───── EXCERPT TO READ

Figure 16-1. PyMailCGI contents

When you install this site, all the files you see here are
uploaded to a
PyMailCgi
subdirectory of your web
directory on your server’s machine. Besides the page-flow HTML and CGI
script files invoked by user interaction, PyMailCGI uses a handful of
utility modules:

commonhtml.py

Provides a library of HTML tools

externs.py

Isolates access to modules imported from other places

loadmail.py

Encapsulates mailbox fetches for future expansion

secret.py

Implements configurable password encryption

PyMailCGI also reuses parts of the
mailtools
module
package and
mailconfig.py
module we wrote in
Chapter 13
. The former of these is accessible to
imports from
the
PP4E
package root
, and the latter is largely copied by a local
version in the
PyMailCgi
directory so that it can differ between PyMailGUI and PyMailCGI. The
externs.py
module is intended to hide
these modules’ actual locations, in case
the install structure varies
on some
machines.

In fact, this system again demonstrates the powers of
code reuse
in a practical way. In this edition, it
gets a great deal of logic for free from the new
mailtools
package of
Chapter 13
—message loading, sending, deleting,
parsing, composing, decoding and encoding, and attachments—even though
that package’s modules were originally developed for the PyMailGUI
program. When it came time to update PyMailCGI later, tools for handling
complex things such as attachments and message text searches were
already in place. See
Chapter 13
for
mailtools
source code.

──────────
───── DATA SEGMENT

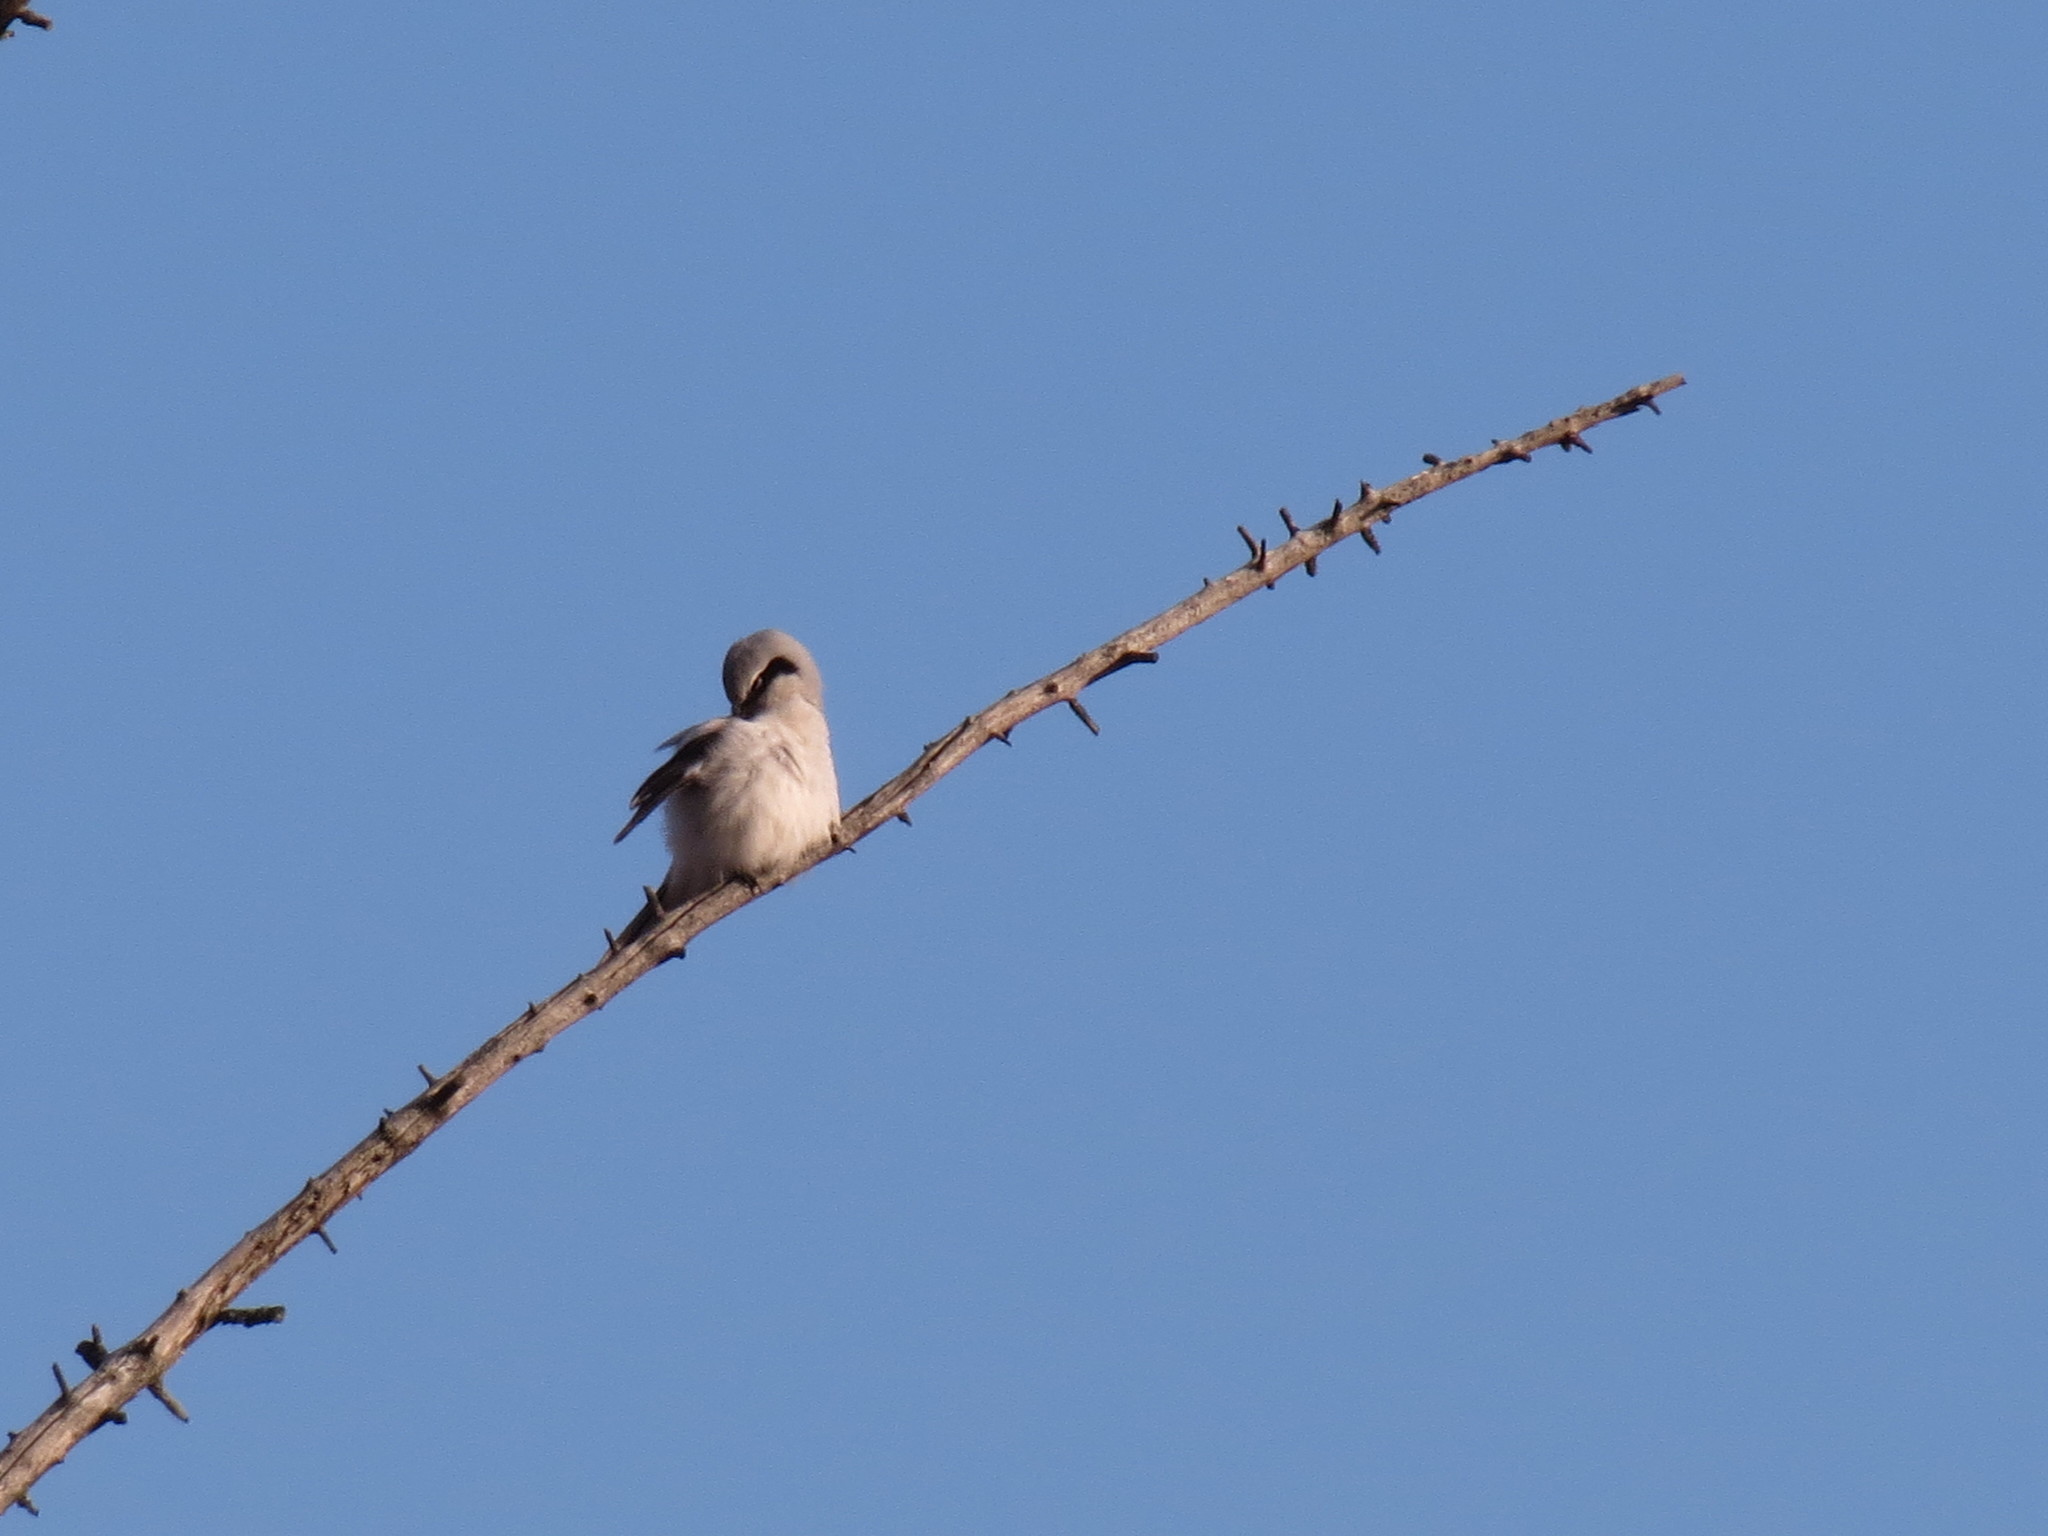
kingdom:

──────────

**INSTRUCTIONS:**
**A)** In the PyMailCGI excerpt, shorten the paragraph that begins "In fact, this system again demonstrates" into a brief list that keeps its main facts.
**B)** Using the PyMailCGI excerpt, decide whether each statement agrees with it. Answer yes or no for each, and quote the deciding words.
(i) On installation, the site's files are uploaded to a PyMailCgi subdirectory of the web directory on the server's machine.
(ii) The secret.py module provides a library of HTML tools.
(iii) PyMailCGI uses mailconfig.py only in its original form, without a local version.
**C)** According to the PyMailCGI excerpt, why does the PyMailCgi directory hold a largely copied local version of mailconfig.py?

**ANSWERS PER TASK:**
**A)**
- PyMailCGI is a practical example of code reuse.
- In this edition, it gets much of its logic for free from the mailtools package of Chapter 13. That logic covers message loading, sending, deleting, parsing, composing, decoding and encoding, and attachments.
- Those modules were originally developed for the PyMailGUI program.
- When PyMailCGI was updated later, tools for complex tasks such as attachments and message text searches were already in place.
- The mailtools source code is in Chapter 13.

**B)**
(i) Yes: "all the files you see here are uploaded to a PyMailCgi subdirectory of your web directory on your server’s machine"
(ii) No: "secret.py Implements configurable password encryption"
(iii) No: "the latter is largely copied by a local version in the PyMailCgi directory"

**C)** The local copy exists so that mailconfig.py can differ between PyMailGUI and PyMailCGI.